The core plot is simple: a slum mafia boss, Mr. Big (Mukiibi Alex), demands the roundup of children to be used in a ritual sacrifice to give him more power. That Mr. Big himself is a child whose fully grown henchman have to pick him up or get on their hands and knees for him to stand on makes light of the serious issues of child abductions in Uganda (reportedly, Nabwana made the film as a means of warding off the kidnapping of his own children). Gangsters then set about stealing children, including the daughter of Dauda Bisaso, whom the director/narrator (who enthusiastically chatters throughout), identifies as “Uganda’s best commando and father.” A gunfight ensues that leaves Dauda’s wife dead and him shot, setting up a revenge narrative for the soldier who subsequently goes mad from grief.
Yet this is a film that mostly regards the children who are stolen, who just so happen to be the Waka Stars, Wakaliwood’s resident kung-fu kids. What follows is a giddy collection of tropes that are thrown together with little regard for narrative flow. With Nabwana serving as both narrator and hype-man, character introductions sound like someone put a microphone near a rowdy audience member who shouts when he recognizes one of the director’s troupe of actors.

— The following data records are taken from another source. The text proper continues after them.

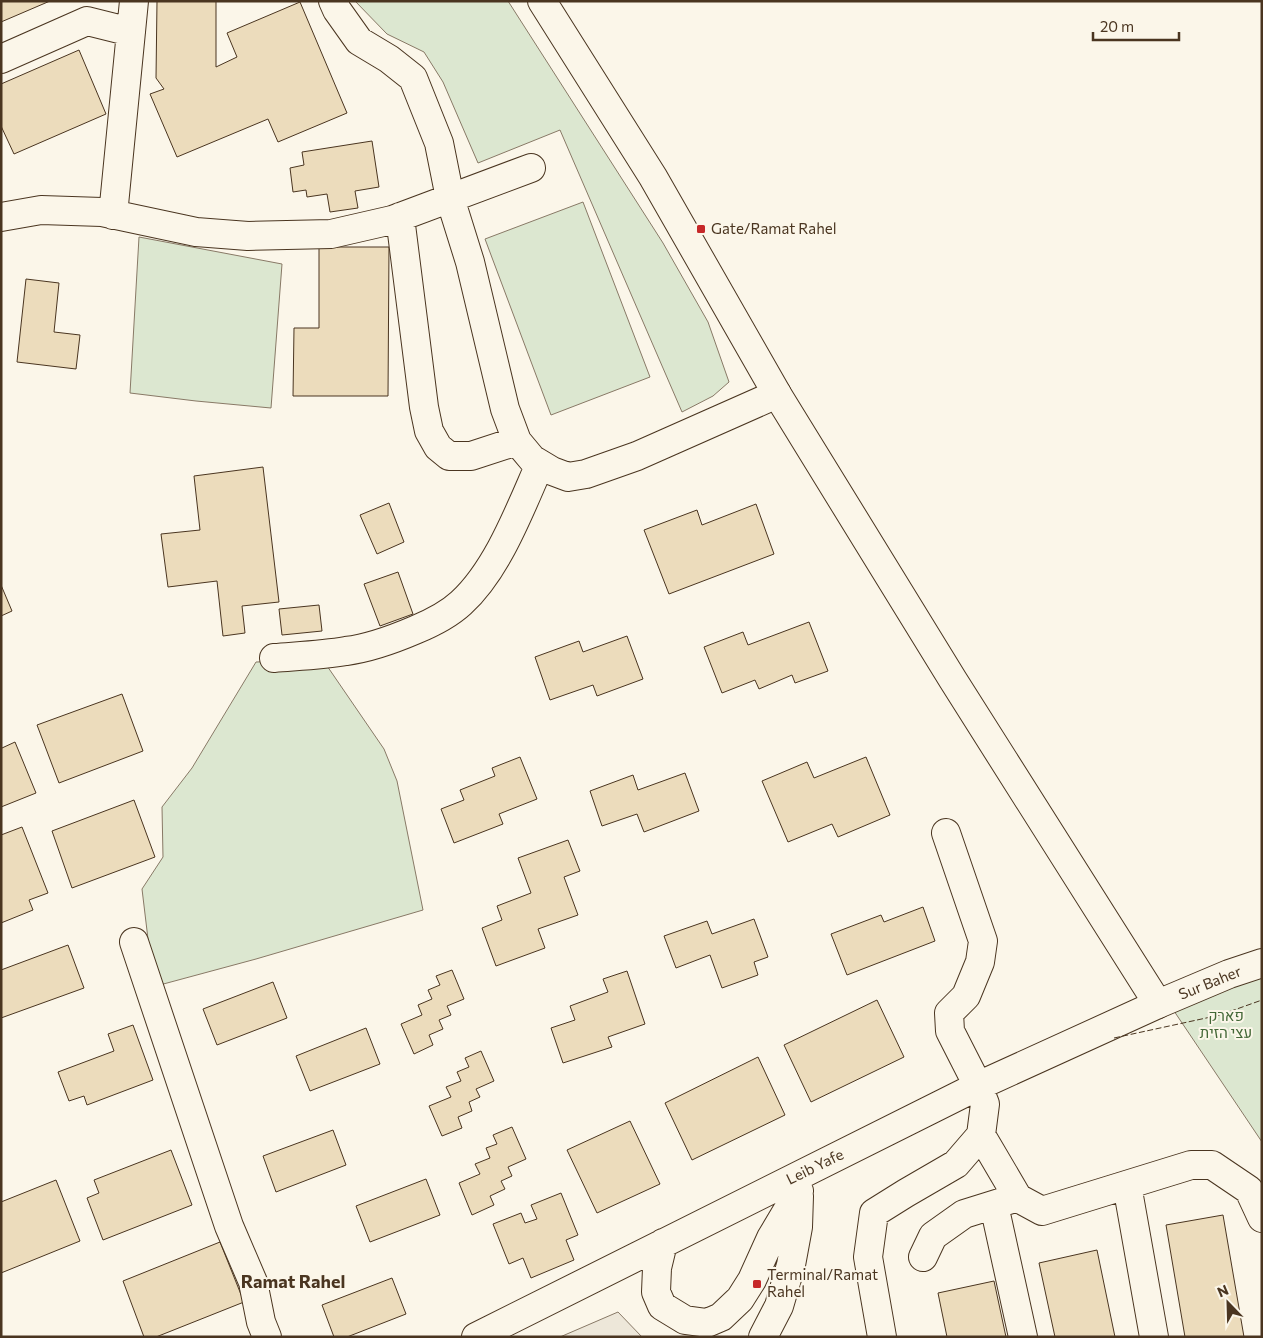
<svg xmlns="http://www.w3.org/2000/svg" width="1263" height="1338" font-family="Commissioner,Heebo,sans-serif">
<rect width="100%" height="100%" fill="#fbf6e9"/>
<path fill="#dce7d0" stroke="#887966" d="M355 1H508L663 243 708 322 729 382 713 396 682 412 560 130 478 163 443 82 424 52 387 34Z
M583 202 650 377 551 415 485 239Z
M139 237 282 264 271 408 196 401 130 393Z
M323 660 384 749 397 781 423 910 256 959 156 986 148 939 142 889 163 857 162 807 192 768 256 662Z
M1262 974V1142L1172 1008Z"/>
<path fill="#ede7d9" stroke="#887966" d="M618 1312 642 1337H560Z"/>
<path fill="#ecdcbc" stroke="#4a3520" d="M1 1H50L1 22Z
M157 1H216V67L237 57 227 33 300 2 347 113 278 142 268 119 177 157 150 94 164 89 156 78Z
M79 50 106 114 14 154 1 126V84Z
M372 141 379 187 355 191 358 208 330 212 327 194 307 197 306 190 293 192 290 168 304 165 302 152Z
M319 247H389L388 396H293L294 328H319Z
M26 279 59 283 54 332 80 335 76 369 17 362Z
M263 467 279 602 242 606 245 633 223 636 217 581 168 587 161 534 200 530 194 476Z
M389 503 404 542 377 554 360 515Z
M756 504 774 554 669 594 644 530 697 510 702 525Z
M398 572 413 614 380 626 364 584Z
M1 585 12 611 1 616Z
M319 605 322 631 282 635 279 609Z
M809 622 828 671 795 683 792 675 759 689 755 680 722 693 704 647 743 632 748 645Z
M627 636 643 679 597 696 593 685 550 700 535 657 579 641 583 652Z
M122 694 143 751 59 783 37 725Z
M15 742 36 793 1 807V747L2 748Z
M520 757 537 799 499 814 503 824 454 843 441 809 464 800 460 790 495 776 492 768Z
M866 757 890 815 838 837 832 824 788 842 762 781 807 762 814 778Z
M685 773 699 811 644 832 637 814 602 826 590 791 633 775 638 790Z
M134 800 155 857 72 888 52 831Z
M22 827 48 893 29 900 33 910 1 923V835Z
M568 840 580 871 564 877 578 915 538 929 545 948 496 966 482 928 502 920 497 906 531 893 518 858Z
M923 907 935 941 847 975 831 934 881 915 884 922Z
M754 919 768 957 754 962 758 975 722 988 710 955 676 968 664 936 707 921 712 934Z
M68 945 84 988 1 1018V970Z
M452 970 464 999 447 1006 451 1015 439 1020 443 1029 429 1035 433 1045 414 1054 401 1024 422 1015 418 1005 432 999 428 990 440 985 436 976Z
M627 971 645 1024 608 1037 612 1047 563 1063 551 1028 575 1020 570 1006 608 992 603 979Z
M273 982 287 1018 217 1045 203 1009Z
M877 1000 904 1057 811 1102 784 1045Z
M133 1025 153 1080 87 1105 84 1096 69 1101 58 1072 114 1051 108 1034Z
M366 1028 380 1064 310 1091 296 1056Z
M481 1051 494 1081 476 1089 480 1097 469 1102 472 1111 458 1117 462 1128 442 1136 429 1106 451 1097 446 1087 461 1081 457 1072 469 1067 465 1058Z
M758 1057 785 1115 692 1160 665 1103Z
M630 1121 660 1184 597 1213 567 1150Z
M512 1127 526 1159 508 1167 512 1176 501 1181 505 1189 490 1196 494 1205 472 1215 459 1183 480 1174 475 1164 490 1158 486 1148 497 1144 493 1135Z
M333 1130 346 1165 276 1192 263 1156Z
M171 1150 192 1205 103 1240 87 1198 99 1193 94 1180Z
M426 1179 440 1215 370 1242 356 1206Z
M56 1180 80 1241 1 1273V1202Z
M561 1193 578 1235 566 1240 574 1260 531 1278 523 1258 509 1264 493 1224 521 1213 525 1223 537 1219 531 1205Z
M1223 1215 1244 1337H1185L1166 1225Z
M220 1242 244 1302 156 1337H144L123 1281Z
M1097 1250 1115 1337H1055L1039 1263Z
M392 1278 406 1314 347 1337H334L322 1305Z
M994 1281 1006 1337H947L938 1293Z"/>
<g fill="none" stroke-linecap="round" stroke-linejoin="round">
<defs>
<path id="minor" d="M333 1 337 10 359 41 389 59 413 78 439 143 450 198 470 262 505 409 517 441 532 459 552 471 568 477 586 474 637 456 777 394
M1 59 87 21 131 32
M113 215 134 1
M1 217 41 210 102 212 196 232 248 236 331 234 392 220 531 168
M400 217 424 407 429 431 438 447 449 456H471L517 441
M274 658C298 656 323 655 346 651 370 648 394 639 415 630 432 623 448 615 461 603 498 569 520 509 540 464
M134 942 229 1226 253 1282 261 1322 267 1337
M981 1135 1018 1198 1042 1211 1191 1165H1212L1249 1190 1262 1218
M1127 1185 1154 1337
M994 1205 1023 1337
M663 1243 657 1268 656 1292 662 1306 685 1320 707 1323 721 1317 740 1299 752 1280 771 1238 799 1191
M923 1257 933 1236 964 1214 1012 1199
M476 1337 978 1086 1158 1004 1229 974 1262 963
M763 1337 779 1306 791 1265 798 1227 799 1196
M882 1337 868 1257 874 1213 906 1193 956 1164 981 1135 985 1104 978 1086 950 1031 949 1013 966 996 980 962 983 941 946 833"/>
<path id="major" d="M542 1 653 177 777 394 953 680 1158 1004"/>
</defs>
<use href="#minor" stroke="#4a3520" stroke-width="30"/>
<use href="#major" stroke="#4a3520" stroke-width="30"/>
<use href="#minor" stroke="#fbf6e9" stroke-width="28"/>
<use href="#major" stroke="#fbf6e9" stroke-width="28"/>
<path stroke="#4a3520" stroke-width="1" stroke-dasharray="6 2.5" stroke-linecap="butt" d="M1114 1038 1220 1015 1262 1000"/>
</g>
<g fill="#c62828" stroke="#fbf6e9" stroke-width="2">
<rect x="696" y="224" width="10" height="10" rx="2.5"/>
<rect x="752" y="1279" width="10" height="10" rx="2.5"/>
</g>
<g text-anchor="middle" stroke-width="4" stroke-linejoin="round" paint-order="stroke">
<g font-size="15" fill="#4a3520" stroke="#fbf6e9" text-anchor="start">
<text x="711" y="234">Gate/Ramat Rahel</text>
<text x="767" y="1280">Terminal/Ramat<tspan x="767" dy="17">Rahel</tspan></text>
</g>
<g font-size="15" fill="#4a3520" stroke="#fbf6e9">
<text transform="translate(1210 983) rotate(-22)" y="5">Sur Baher</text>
<text transform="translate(815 1167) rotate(-26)" y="5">Leib Yafe</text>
</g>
<g font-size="15" fill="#436837" stroke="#fbf6e9">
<text x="1226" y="1021">פארק<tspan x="1226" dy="17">עצי הזית</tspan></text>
</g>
<g font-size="18" font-weight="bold" fill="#4a3520" stroke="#fbf6e9">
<text x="293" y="1288">Ramat Rahel</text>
</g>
</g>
<rect width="1263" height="1338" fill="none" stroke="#4a3520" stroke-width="5"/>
<g transform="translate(1228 1303) rotate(337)" stroke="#fbf6e9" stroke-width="4" paint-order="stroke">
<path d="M0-4L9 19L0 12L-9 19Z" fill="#4a3520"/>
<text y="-8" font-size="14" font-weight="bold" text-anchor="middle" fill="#4a3520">N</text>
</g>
<path d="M1093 32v8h86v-8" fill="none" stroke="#4a3520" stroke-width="2.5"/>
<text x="1100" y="32" font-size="15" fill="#4a3520" stroke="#fbf6e9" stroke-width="4" paint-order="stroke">20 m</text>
</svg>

The story constantly careens in and out of focus as the film gets sidetracked with minor characters or, even funnier, sudden and completely unprompted lurches into social commentary. “The rich say they’re protecting our future. So why are our children crying?” asks the despondent father of one abducted child, though the more fitting summary of the film’s political outlook comes from Nabwana merrily shouting, “This is life in Kampala. It’s not easy if you’re stupid!”
Befitting the director’s own enthusiastic voiceover, Nabwana assembles the film as a flurry of colliding parts. Gunshots rendered with simple muzzle flash effects and public domain foley sounds mix with cartoonish scribbles of emphasis redolent of the “wham pow” bubbles of the “Batman” TV show. All basic tenets of filmmaking are ignored; the 180-degree rule is shattered seemingly at least once per minute, and the most elaborate “stunts” have all the garish, immersion-shattering oddity of “Tim and Eric” bits. The handheld camera is constantly darting and weaving, but there are subtle flashes of cleverness to how Nabwana jiggles the camera in time with kicks and bullets as if to transfer their kinetic energy to the frame.
When Nabwana introduces the film as “the best kids movie ever,” there’s some truth to the boast. This is a movie built around the active, scattered energy of a child’s attention, its leaps of place, mood and logic all consistent with the eagerness of tracing every possible idea with no care for how it all fits together. The cutaways, references and callbacks (including another Piracy Patrol vignette that stacks so many punchlines on top of each other it’s hard to say where the joke peaks) are outlandish; guaranteed, no other movie ever made has or will feature a gangster holding a pistol to a child’s head while wearing a The Twilight Saga: New Moon T-shirt. Crazy World is a reminder that the tendency to talk about shoestring-budget films as overcoming their lack of resources often misses that many such movies celebrate how little they have to work with. Nothing in the movie feels like a workaround for special effects that Nabwana wishes he could access. Instead, each element, no matter how micro-budgeted or strange, is handled with the confidence of a man doing exactly what he wants with his art.